Harker’s head was brimming with questions, but for all he knew, this was just a psychological game that Wilcox wanted to torture him with, so with great difficulty he pushed it to the back of his mind. In all the madness of Wilcox’s master plan to essentially mug a bunch of rich people, Harker focused now on the only question that had been eating at him since his arrival here. As Wilcox flicked through the pages of the Templars’ highly treasured Illuminismo, he sought to address that. ‘You still haven’t answered my question, John. Why drag me and my friends into all this?’

‘I understand, Alex, that this must be a big shock to you, and I am happy to move on for the time being. We have all the time in the world still to discuss your family issues.’ He continued scanning through the book, page by page, then he stopped, looked up and his eyes turned steely and cold. ‘Simple, Alex, it’s because I hate you more than any other person I have ever met, and so I wanted you to suffer like I myself have suffered. You are now hated by all those you care about. The police are after you, which would be a worry enough, but must seem trivial given that you have apparently betrayed your Templar allies, who will track you down – and I suspect would have killed you had you not made it to this island. Imagine that: death at the hands of your own family! Your girlfriend and, of course, Mr Carter will suffer greatly at the hands of my men before they die, and at the end they will wish they had never met you. You, like your good friend Mr Brulet here, will suffer unimaginable pain and degradation till eventually you beg me to have you killed. I will additionally have that old fart Dean Thomas Lercher murdered in some terrible way that has not even occurred to me yet.’ Wilcox hissed at him through brown clenched teeth. ‘By the time it’s all over you will wish you had never been born and, within the annals of Magi history, your name will become synonymous with the pain that is inflicted upon those who would cross us.’

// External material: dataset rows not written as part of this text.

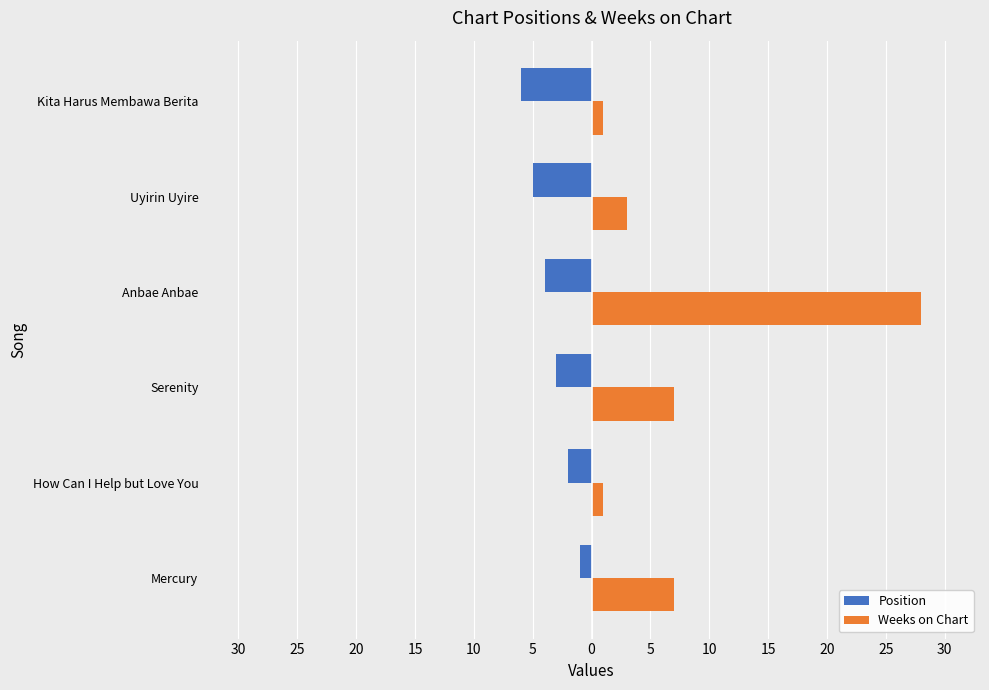

What are all the series names shown in the legend?

Position, Weeks on Chart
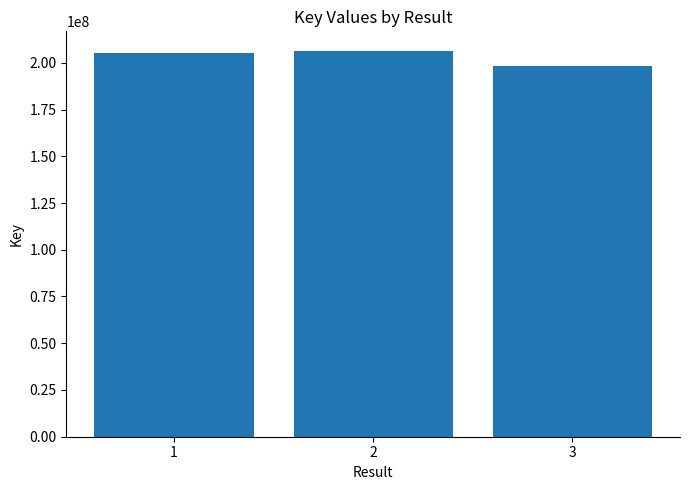

What is the change in value from 1 to 2?

+1335104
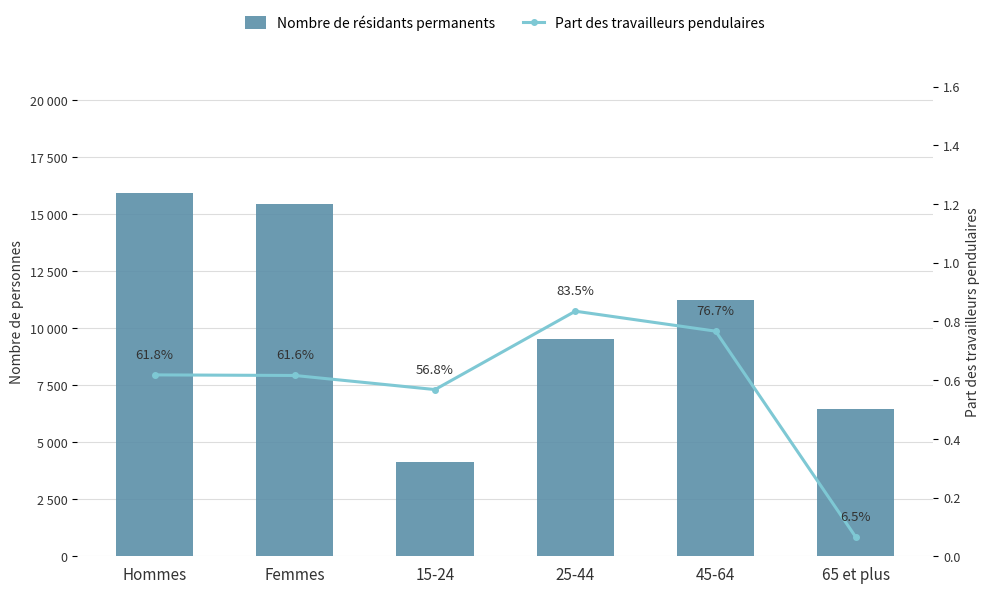

What is the difference between the Part pendulaires (%) values at 45-64 and 65 et plus?

0.7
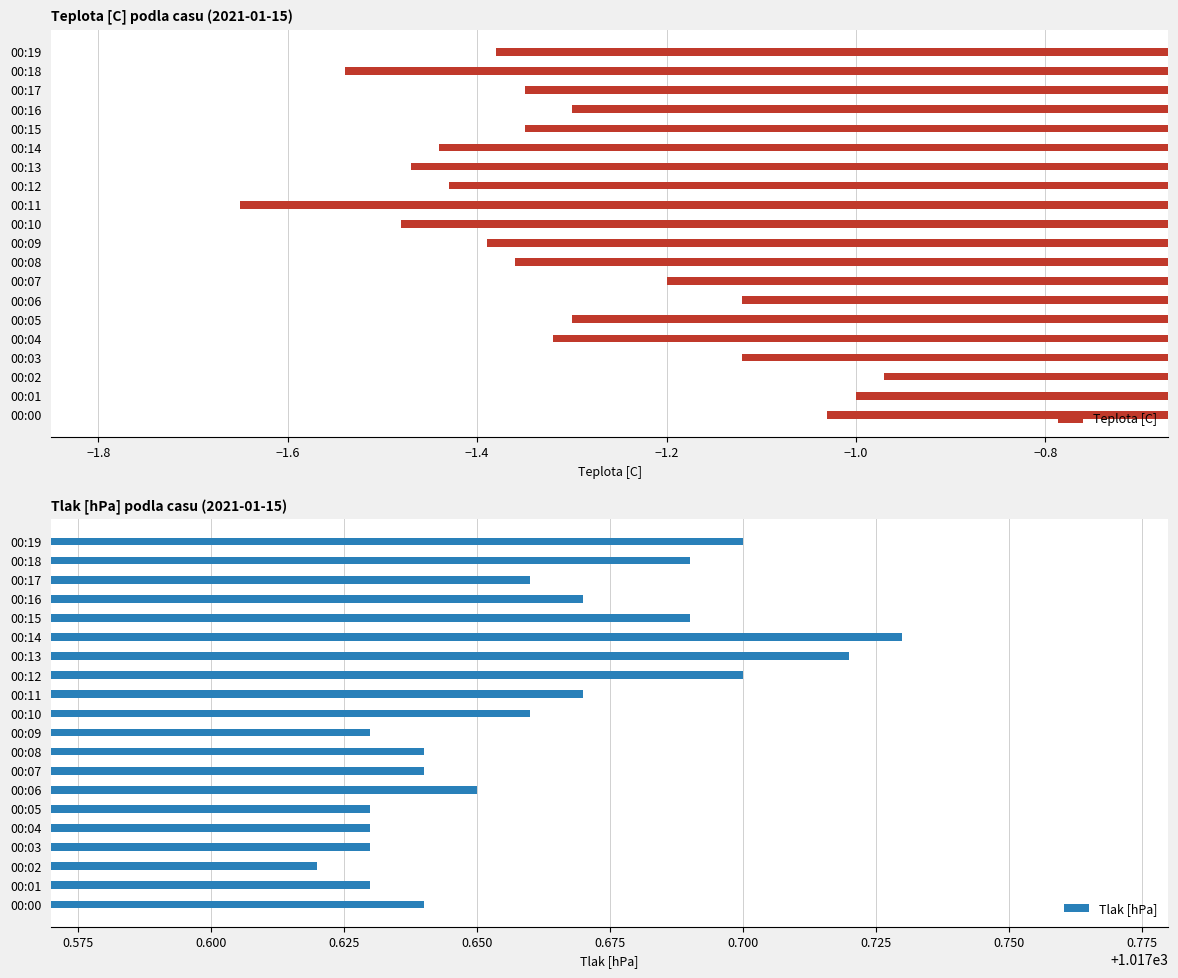

Which category has the lowest value in the Tlak [hPa] series?

00:02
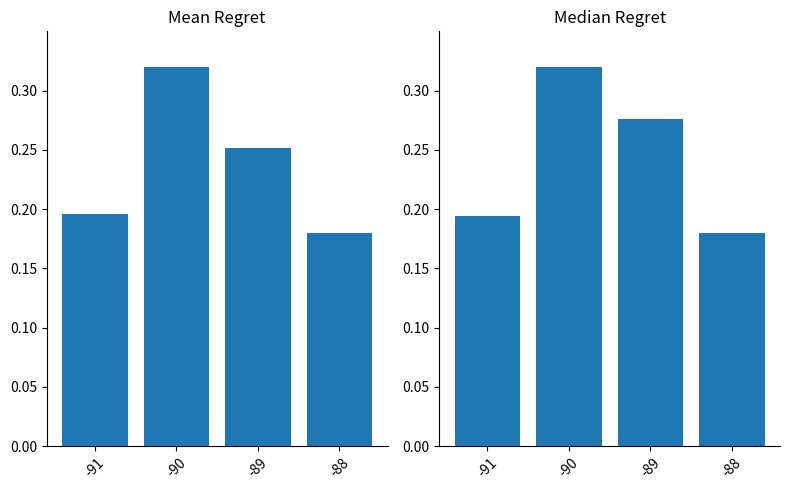

What is the difference between the second highest and minimum values?

0.1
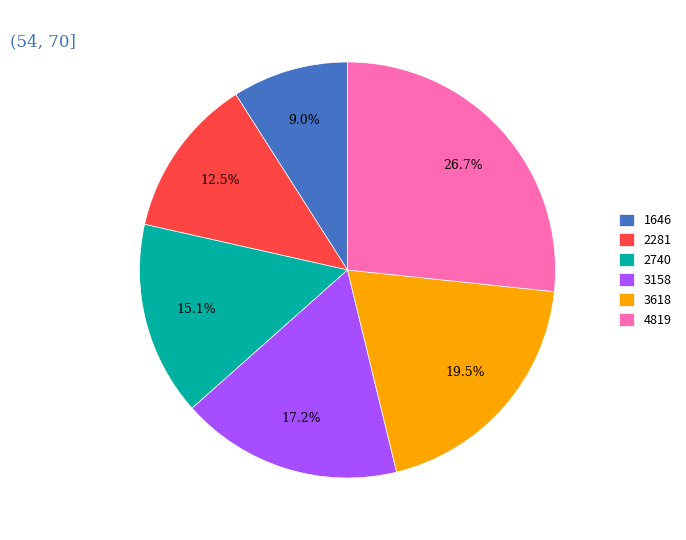

To the nearest percent, what portion does 1646 represent?

9%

The words sapped Harker of his strength and his body wilted. Vlad raised his arm-sword and rested the tip up against Harker’s throat. ‘We’re going to get to know each other very well during the coming weeks and months,’ Vlad said with a snarl. ‘And I must say that I am very curious to see how long it will take to break you.’

He began to nudge the blade harder, until Harker felt the tip break the skin, then the pressure was released. Vlad suddenly pulled back and stared over Harker’s shoulder, scanning the amphitheatre as his face became ashen. ‘What is that?’

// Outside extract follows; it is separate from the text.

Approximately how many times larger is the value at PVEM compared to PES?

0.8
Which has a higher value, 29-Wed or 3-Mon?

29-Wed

In the distance what looked like a star flickered in the night sky, and it was quickly joined by others which spread out in a line high up in the air. Each of the lights started to wobble from left to right and, with every second that passed, they grew in size as they drew closer. A low-level humming could now be heard, getting ever louder as the lights grew brighter, then a single beam of shone directly onto the stage, where Harker raised his hand to protect his eyes from the intense glare.

Vlad snatched the Motorola walkie-talkie from his belt clip and began shouting into it as a tremendous downwash of air blew dust from the amphitheatre floor up onto the stage, which left Wilcox wrapping his arms around his face protectively.

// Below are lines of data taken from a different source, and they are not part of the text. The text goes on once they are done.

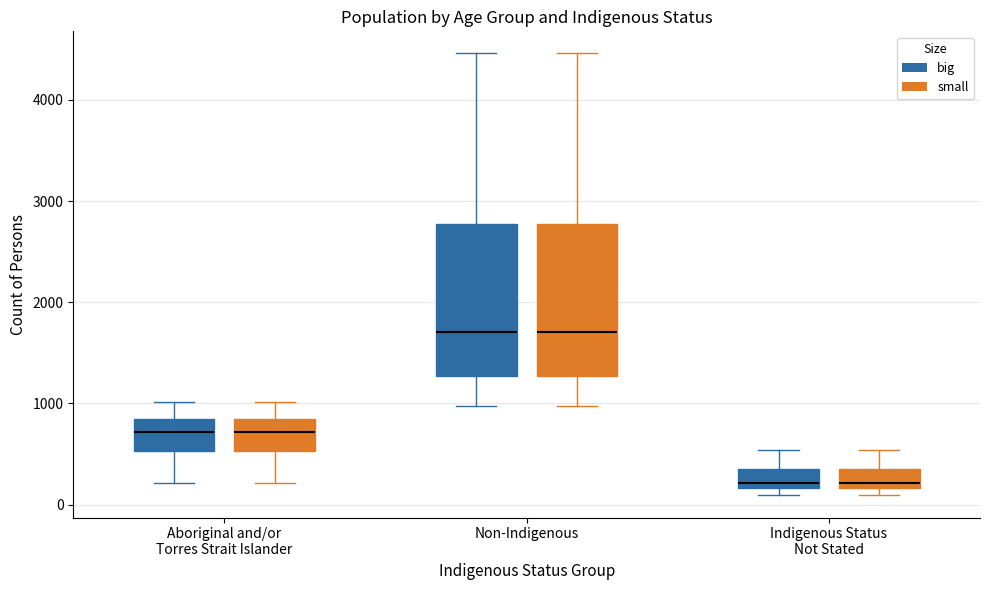

Reading left to right, read every box against the y-axis: the position of its median line, the range the box covers, and the ends of its whiskers. The values are not printed on the chart, so give them approximately, as read against the axis.

Aboriginal and/or Torres Strait Islander (big): median 700, box 500 to 800, whiskers 200 to 1000
Aboriginal and/or Torres Strait Islander (small): median 700, box 500 to 800, whiskers 200 to 1000
Non-Indigenous (big): median 1700, box 1300 to 2800, whiskers 1000 to 4500
Non-Indigenous (small): median 1700, box 1300 to 2800, whiskers 1000 to 4500
Indigenous Status Not Stated (big): median 200 (just above the box's lower edge), box 200 to 400, whiskers 100 to 500
Indigenous Status Not Stated (small): median 200 (just above the box's lower edge), box 200 to 400, whiskers 100 to 500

‘All units, breach detected, converge on the amphitheatre now.’

The noise was now deafening and reached a climax as two Sikorsky UH-60 Black Hawk stealth helicopters hovered overhead. The doors slid open and black nylon tethers dropped to the ground, like dangling vines, as a voice crackled out from above.

‘John Wilcox,’ the voice boomed and, through the slits between his fingers pressed against his eyes, Harker caught the sight of Tristan Brulet leaning out of one helicopter with a handset pressed to his mouth. ‘It ends here.’